The Radeon HD 7850 is the best value graphics card for those looking at spending $200 of less, however it's also quite a bit slower than the Radeon HD 7870 or GeForce GTX 660.
Jumping to the $300 range, we find the GeForce GTX 660 Ti ($280) which can be compared to either the Radeon HD 7870 at $240 or the Radeon HD 7950 at $300. In this three-way shootout, the GeForce GTX 660 Ti was 9% faster than the Radeon HD 7870 at 1920x1200 and just 2% slower than the 7950. This makes the Radeon HD 7870 a better value option, while the GeForce GTX 660 Ti is the best buy if you can do without the $280.
Price Top Pick
$100 - $150 GeForce GTX 650 Ti
$150 - $200 Radeon HD 7850
$200 - $250 GeForce GTX 660
$250 - $300 GeForce GTX 660 Ti
$300 - $400 Radeon HD 7950 Boost
$400 and up Radeon HD 7970
Moving forward, it's important to point out that while there is a significant difference between the Radeon HD 7970 and 7970 GHz Edition, this does not appear to be the case with the Radeon HD 7950 and 7950 Boost graphics cards as both retail for $300.
This plays out to AMD's advantage. At 1920x1200 the GeForce GTX 670 is 12% faster than the Radeon HD 7950 and just 2% faster than the 7950 Boost. However the GTX 670 is 27% more expensive than both cards, so whichever way you slice it the Radeon HD 7950 Boost is the better proposition and things just get worse for the GTX 670 as the resolution is increased.
Now for the big guns, the GeForce GTX 680 vs. Radeon HD 7970 battle. The GeForce GTX 680 will currently set you back $470, a 18% premium over the $400 Radeon HD 7970.
Breaking down performance figures at 1920x1200, the GeForce GTX 680 was just ~1% faster than the Radeon HD 7970, while it trailed the 7970 GHz Edition by a 7% margin. This doesn't change at 2560x1600, where the GeForce GTX 680 is 2% slower than the Radeon HD 7970 and 11% slower than the 7970 GHz Edition, making the 7970 the obvious choice.

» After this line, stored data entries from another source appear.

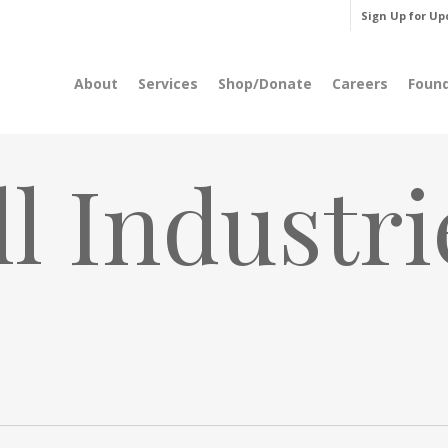
Sign Up for Up
About
Services
Shop/Donate
Careers
Foun
l Industri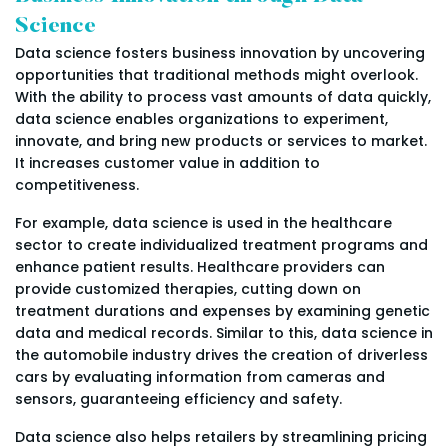
Science
Data science fosters business innovation by uncovering
opportunities that traditional methods might overlook.
With the ability to process vast amounts of data quickly,
data science enables organizations to experiment,
innovate, and bring new products or services to market.
It increases customer value in addition to
competitiveness.
For example, data science is used in the healthcare
sector to create individualized treatment programs and
enhance patient results. Healthcare providers can
provide customized therapies, cutting down on
treatment durations and expenses by examining genetic
data and medical records. Similar to this, data science in
the automobile industry drives the creation of driverless
cars by evaluating information from cameras and
sensors, guaranteeing efficiency and safety.
Data science also helps retailers by streamlining pricing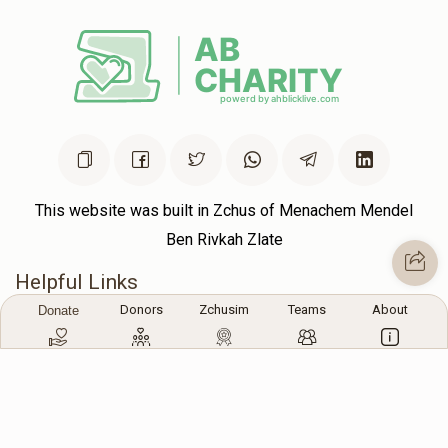
This website was built in Zchus of Menachem Mendel
Ben Rivkah Zlate
Helpful Links
Donors
Zchusim
Teams
About
Donate
Create A Campaign
Tap & Donate
Login
Unrecognized Charge
Register
Pricing
Terms & Conditions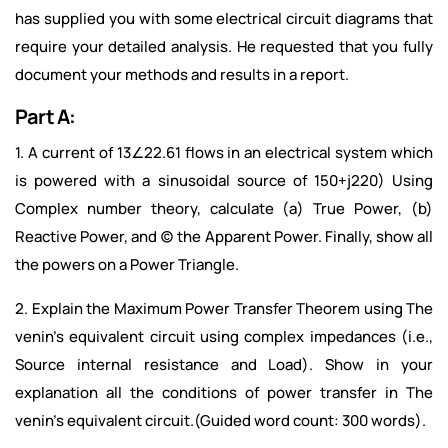
has supplied you with some electrical circuit diagrams that
require your detailed analysis. He requested that you fully
document your methods and results in a report.
Part A:
1. A current of 13∠22.61 flows in an electrical system which
is powered with a sinusoidal source of 150+j220)
Using
Complex number theory, calculate (a) True Power, (b)
Reactive Power, and (c) the Apparent Power. Finally, show all
the powers on a Power Triangle.
2. Explain the Maximum Power Transfer Theorem using The
venin’s equivalent circuit using complex impedances (i.e.,
Source internal resistance and Load). Show in your
explanation all the conditions of power transfer in The
venin’s equivalent circuit.(Guided word count: 300 words).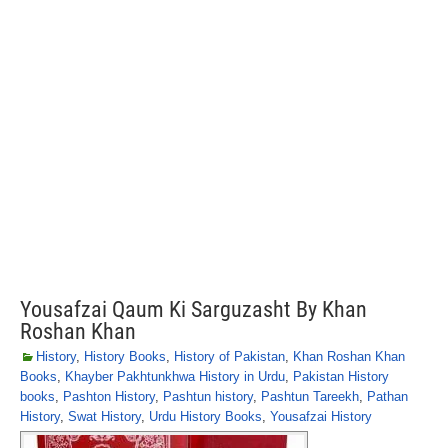
Yousafzai Qaum Ki Sarguzasht By Khan
Roshan Khan
History
,
History Books
,
History of Pakistan
,
Khan Roshan Khan
Books
,
Khayber Pakhtunkhwa History in Urdu
,
Pakistan History
books
,
Pashton History
,
Pashtun history
,
Pashtun Tareekh
,
Pathan
History
,
Swat History
,
Urdu History Books
,
Yousafzai History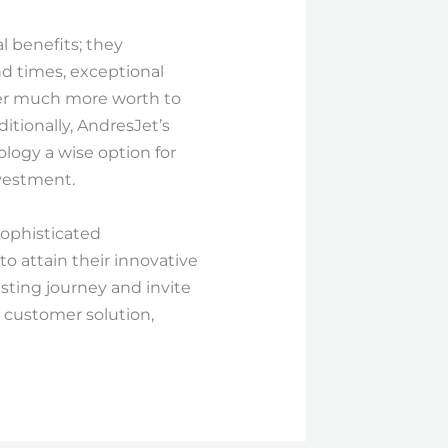
l benefits; they
nd times, exceptional
liver much more worth to
tionally, AndresJet’s
logy a wise option for
vestment.
sophisticated
to attain their innovative
esting journey and invite
 customer solution,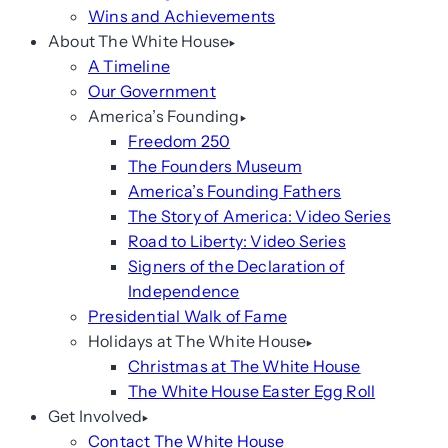
Wins and Achievements
About The White House
A Timeline
Our Government
America’s Founding
Freedom 250
The Founders Museum
America’s Founding Fathers
The Story of America: Video Series
Road to Liberty: Video Series
Signers of the Declaration of
Independence
Presidential Walk of Fame
Holidays at The White House
Christmas at The White House
The White House Easter Egg Roll
Get Involved
Contact The White House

For quick reference of our best of the best GPU picks see the table on the right, broken down at each price increment with shortcut shopping links.
In a nutshell, the GeForce GTX 650 Ti is the best $100 - $150 solution, while the Radeon HD 7850 is the best $150-$200 option. Then the GeForce GTX 660 is the best $200 - $250 graphics card, making the GTX 660 Ti the best $250 - $300 option. From $300 - $400 we pick the Radeon HD 7950 Boost and when spending $400 or more the Radeon HD 7970 is our pick.